Treatment and Follow-up.

Most duplicated diaphragms require no surgical intervention or other treatment. Surgical repair should be performed only when dyspnea or recurrent respiratory infections occur.

Etiology.

The prevalence of CDH has been reported as ranging from 1.6 to 2.3 per 10,000 births, including isolated cases and those associated with other malformations. CDH of the Bochdalek type is associated with significant morbidity and mortality, and accounts for 90% to 95% of CDH. Approximately 85% of these hernias occur on the left side, whereas right-sided and bilateral hernias represent only 13% and 2% of cases, respectively.

The diaphragm initially develops as a septum between the heart and the liver, progresses posterolaterally, and closes at the Bochdalek foramen at approximately 8 to 10 weeks of gestation. The primary abnormality resulting in a Bochdalek hernia is failure or delay of the pleuroperitoneal fold and transverse septum to properly fuse with the intercostal muscles around the eighth week of gestation. Diaphragmatic hernia and lung hypoplasia can occur concomitantly, possibly a polygenic association.

Imaging.

Many cases of CDH are initially found prenatally by ultrasound (US) or magnetic resonance imaging (MRI) (see Chapter 50 ).
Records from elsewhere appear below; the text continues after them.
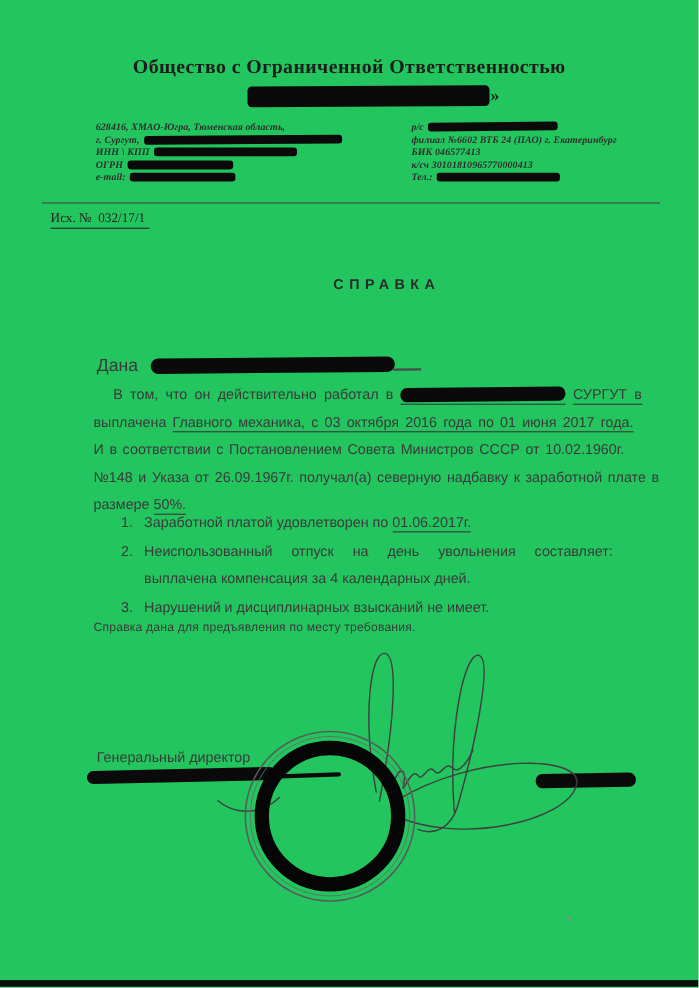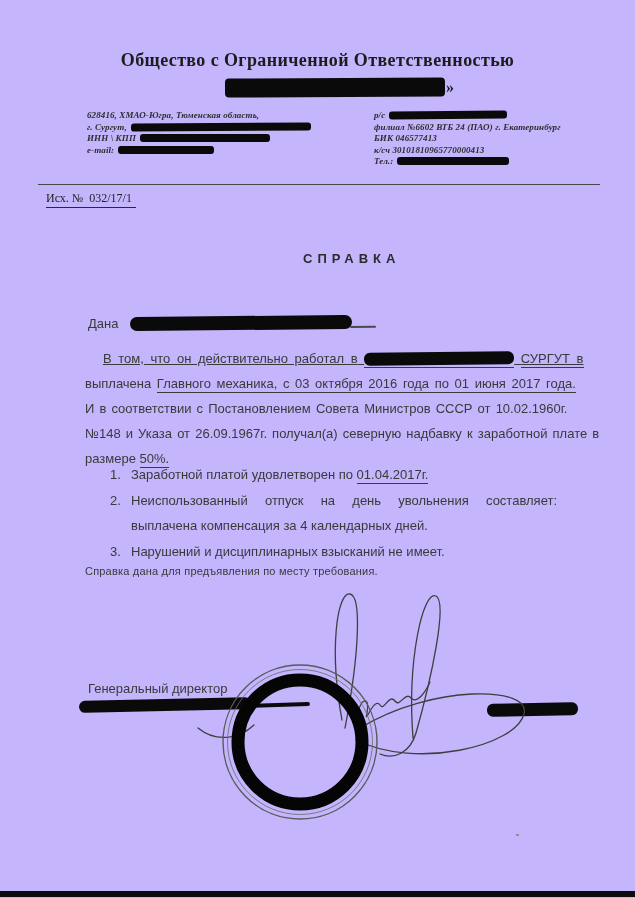--- a/index.html
+++ b/index.html
@@ -4,7 +4,7 @@
 <style>
   html,body{margin:0;padding:0;background:#e8e8e8;}
   .page{
-    position:relative;width:635px;height:898px;background:#c4b5fd;
+    position:relative;width:635px;height:898px;background:#22c55e;
     overflow:hidden;font-family:"Liberation Sans",sans-serif;color:#363636;
   }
On a newborn chest radiograph a Bochdalek hernia may appear as an opacified hemithorax with contralateral cardiomediastinal shift. As the infant swallows air, the air-filled bowel located within the hemithorax may become apparent ( Fig. 61.2 ). In the case of intraabdominal solid organ herniation, the hemithorax can remain homogeneously opacified. When the bowel-containing hernia is large, a paucity of abdominal contents causes the so-called “scaphoid abdomen” and can be seen on abdominal radiographs. The position of catheters and tubes is helpful in confirming the presence of a Bochdalek hernia. The nasogastric (NG) tube deviates to the side opposite to the hernia in the chest. If the stomach is herniated within the hemithorax, the tip of the NG tube can project in the chest. The position of umbilical venous catheters is affected by the location of the liver, which is shifted either in the abdomen or chest. In contrast, the position of umbilical arterial catheters is rarely affected because of their retroperitoneal location. Ultrasound with color Doppler may help delineate the venae cavae and the hepatic vasculature, and it may identify the presence of herniated solid organs before surgery. CT and MRI may play an occasional role in excluding a congenital lung anomaly such as congenital pulmonary airway malformation or pulmonary sequestration.

After hernia repair, an ipsilateral pneumothorax is a common finding and should not be rapidly evacuated as this may cause mediastinal rotation and subsequent venae cavae obstruction because of the increased mobility of the neonatal mediastinum. The pleural air typically reabsorbs by itself and sometimes is replaced by fluid.

Treatment and Follow-up.

Treatment of all types of CDH includes medical and surgical management. The medical management of CDH focuses on addressing the underlying major causes of neonatal death as a result of CDH, such as pulmonary hypoplasia and pulmonary hypertension. It includes the use of extracorporeal membrane oxygenation, high-frequency ventilation, and inhaled nitric oxide. Surgical repair of CDH is performed with a transabdominal or transthoracic approach, and more recently, laparoscopic or thoracoscopic techniques have evolved. The herniated abdominal viscera are removed from the chest and repositioned in the abdomen. The posterolateral diaphragmatic defect is usually closed with nonabsorbable sutures if the defect is small or with a prosthetic patch if the defect is larger than 5 cm. Currently no specific guideline exists for following up on children with a repaired CDH. However, chest radiographs often are obtained routinely for confirmation of an intact diaphragm and early detection of a possible CDH recurrence. On follow-up chest radiographs, abnormalities including persistent lung hypoplasia, decreased pulmonary vascularity, and mediastinal shift may be observed.